_Passage to read_
┄┄┄┄┄┄┄┄┄┄

Our ftee-gen2232c and ftee-gen2232h tools are invoked as follows:

ftee-gen2232[ch] [size-option] <config-file> [serial-num]

The output of these generator tools is meant to be piped directly into
fteeprom-prog.

The philosophy of which settings are given in the config file vs. which ones
are given on the command line reflects configuration management and factory
production line operations.  In the envisioned usage there would be a config
file for each product, giving the USB VID:PID, textual manufacturer and product
ID strings and possibly other config settings which need to be changed from the
defaults, but the optional serial number string is given on the command line
because it would be different for each individual unit being programmed.  The
detailed format of ftee-gen* input language (config source files) is documented
in FTDI-EEPROM-format article.

EEPROM size selection
---------------------

In the original design of these tools the EEPROM size selection is made on the
command line, so that the same config can be programmed into a smaller EEPROM
or a bigger one.  By default our tools generate an image suitable for a 93C46
EEPROM: the generated image is 64 words long, with a checksum in word 63, and
the EEPROM type byte in FTDI's structure is set to 0x46.  Running with -b
produces an image for a 93C56 EEPROM: the EEPROM type byte is set to 0x56, and
the checksum-covered image length is extended to 128 words.  Finally, -B sets
things up for a 93C66 EEPROM: the EEPROM type byte is set to 0x66, but the
generated checksum-covered image is still 128 words long just like with -b, as
that is what FT2232x chips apparently expect.  I said "apparently" because I
don't have any FT2232x hardware with 93C66 EEPROMs and I don't plan on acquiring
or building any, hence this minimal 93C66 support is completely untested - use
at your own risk.

In the current design it is also possible to set the EEPROM size in the config
source file - if the EEPROM size is set there, the command line options for it
become redundant.  If the command line options for EEPROM size conflict with
the config source, the result is an error.  For symmetry with -b selecting 93C56
and -B selecting 93C66, there is also -s option selecting 93C46 explicitly.

┄┄┄┄┄┄┄┄┄┄

_Prompt 1_
Quote the passage on the ftee-gen2232 tools from "The output of" up to and including "in FTDI-EEPROM-format article.".
_Prompt 2_
According to the passage on the ftee-gen2232 tools, to what value is the EEPROM type byte set when the tools are run with the -b option?

(Body or hand keypoint data)
┄┄┄┄┄┄┄┄┄┄

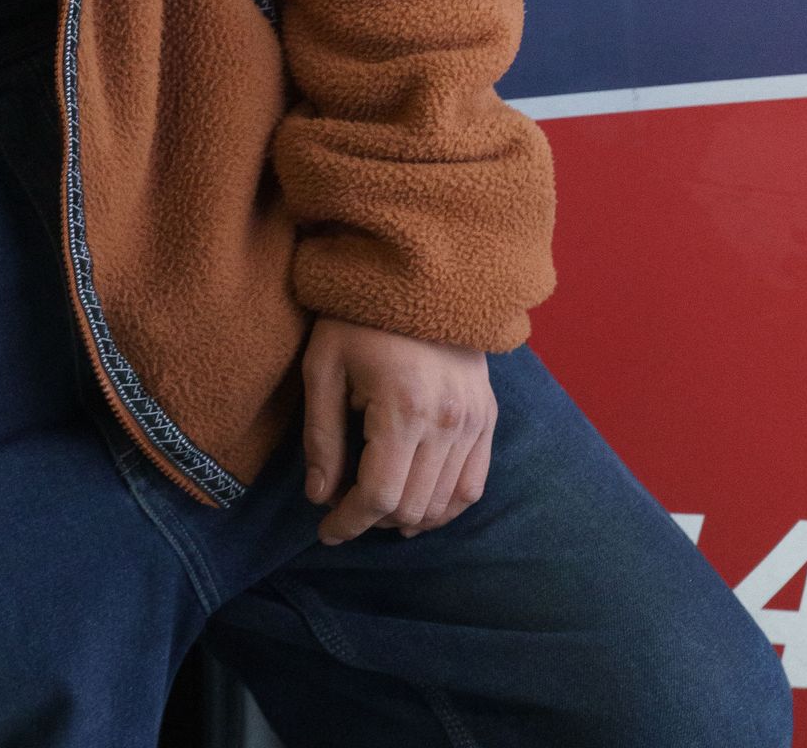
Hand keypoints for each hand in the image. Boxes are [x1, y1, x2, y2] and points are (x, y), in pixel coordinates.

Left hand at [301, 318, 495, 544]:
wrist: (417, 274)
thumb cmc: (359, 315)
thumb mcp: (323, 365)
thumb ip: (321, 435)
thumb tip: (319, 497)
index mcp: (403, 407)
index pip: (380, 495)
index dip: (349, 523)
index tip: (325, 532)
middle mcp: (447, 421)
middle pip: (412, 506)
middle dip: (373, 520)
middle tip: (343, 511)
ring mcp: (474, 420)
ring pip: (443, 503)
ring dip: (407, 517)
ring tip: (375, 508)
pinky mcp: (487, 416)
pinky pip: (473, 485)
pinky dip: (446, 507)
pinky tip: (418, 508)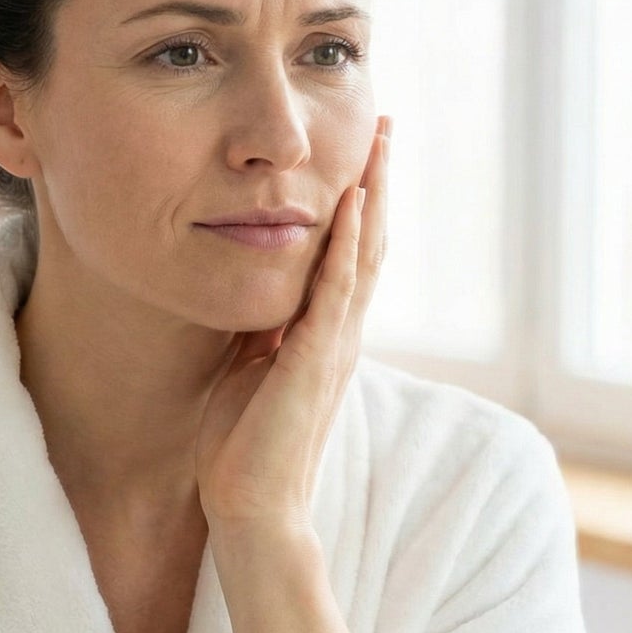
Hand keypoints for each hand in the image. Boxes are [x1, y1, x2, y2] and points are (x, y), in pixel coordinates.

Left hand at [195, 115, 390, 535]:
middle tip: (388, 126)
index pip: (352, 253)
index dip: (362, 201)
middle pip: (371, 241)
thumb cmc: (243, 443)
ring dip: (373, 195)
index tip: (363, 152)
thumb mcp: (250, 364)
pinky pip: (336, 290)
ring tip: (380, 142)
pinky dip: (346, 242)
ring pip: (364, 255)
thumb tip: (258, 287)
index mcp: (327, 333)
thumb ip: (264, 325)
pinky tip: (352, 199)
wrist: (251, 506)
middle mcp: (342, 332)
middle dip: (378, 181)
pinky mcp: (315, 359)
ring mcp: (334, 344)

┄┄┄┄┄┄┄┄┄┄

_Answer section 1_
The output of these generator tools is meant to be piped directly into
fteeprom-prog.

The philosophy of which settings are given in the config file vs. which ones
are given on the command line reflects configuration management and factory
production line operations.  In the envisioned usage there would be a config
file for each product, giving the USB VID:PID, textual manufacturer and product
ID strings and possibly other config settings which need to be changed from the
defaults, but the optional serial number string is given on the command line
because it would be different for each individual unit being programmed.  The
detailed format of ftee-gen* input language (config source files) is documented
in FTDI-EEPROM-format article.

_Answer section 2_
0x56